Can we switch up the images used on our Tweets & Facebook posts?

The short answer is “Yes”, but generally we don’t recommend it.

This article explains why.

How we schedule social posts (with images)

When we schedule a Tweet, Facebook or Linkedin post for you, our standard practice (also the best practice) is we simply write our text and include the URL of the blog article we’re promoting in that social post.

We do not define the actual image used in the social post at the time we create and schedule your social post.

The tool we use for social media scheduling is our own Ops Calendar.  The way social posts and images are handled from Ops Calendar is the same as they are handled from any other social scheduling tool such as Buffer, Edgar, Hootsuite and others, as well as posting directly to Twitter, Facebook and Linkedin.

So where does the image come from?

The image used in each Tweet, Facebook post and Linkedin post is the “Featured Image” used on your blog post—The image shown at the top of the blog article page, near the title.

Twitter, Facebook, Linkedin detect that a blog post URL is included in the text of the social post, they automatically go “fetch” the featured image, title and intro/excerpt from the blog post on your website and then automatically display those in the social post.

Here’s what this looks like on Twitter:

Here’s what this looks like on Facebook:

What happens when we attach an alternate image to a social post?

When an alternate image is attached to the social post, then Twitter, Facebook, Linkedin no longer treat the post as an “Article post” but rather a regular post with an image attachment.

This type of post looks quite different.  In this case, Twitter, Facebook, Linkedin will not automatically fetch and display this article’s meta data (featured image, title, excerpt).

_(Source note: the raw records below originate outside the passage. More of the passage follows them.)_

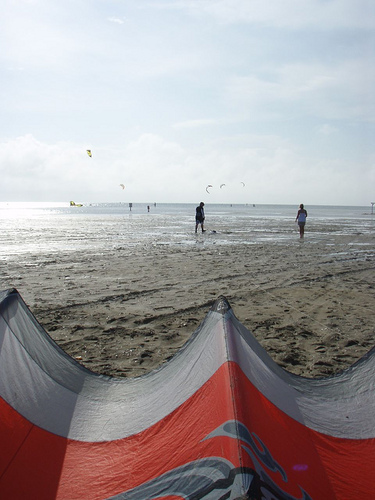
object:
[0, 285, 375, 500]
tarp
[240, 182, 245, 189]
kite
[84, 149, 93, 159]
kite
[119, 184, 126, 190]
kite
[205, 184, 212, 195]
kite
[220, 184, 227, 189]
kite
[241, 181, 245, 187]
kite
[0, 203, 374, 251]
water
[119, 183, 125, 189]
parasail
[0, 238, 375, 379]
tracks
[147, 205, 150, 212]
sign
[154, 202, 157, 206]
sign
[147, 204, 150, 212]
person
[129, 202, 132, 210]
person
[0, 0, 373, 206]
blue sky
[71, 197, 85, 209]
sports participant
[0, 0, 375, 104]
clouds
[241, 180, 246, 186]
seagull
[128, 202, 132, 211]
sign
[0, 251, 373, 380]
tire tracks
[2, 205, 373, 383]
beach sand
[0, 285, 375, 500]
hang glider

The link URL is shown in the text of the post.  Although it may appear truncated, the link still works correctly.

Basically, the social post is still functional, but it doesn’t look as good as when we allow the article’s meta data (featured image, title and excerpt) to be automatically fetched and displayed in the post.

Here’s what a Tweet with an alternate image attachment looks like:

Here’s what a Facebook post with an alternate image attachment looks like:

Our recommendation:

Stick with the best practice:  Let Twitter, Facebook, Linkedin automatically display the article’s meta data (Featured image, title, and excerpt) along with the text we write for each social post.

Why?  A few reasons:

  • It’s a cleaner and more engaging look for your social posts
  • The image on the social post matches the image shown on the page readers will land on, and that consistency reduces “bounces” since readers feel like they’ve arrived at the page they’re expecting to see.
  • By having your articles meta data shared on social networks, this can have a positive impact on SEO and findability in these networks.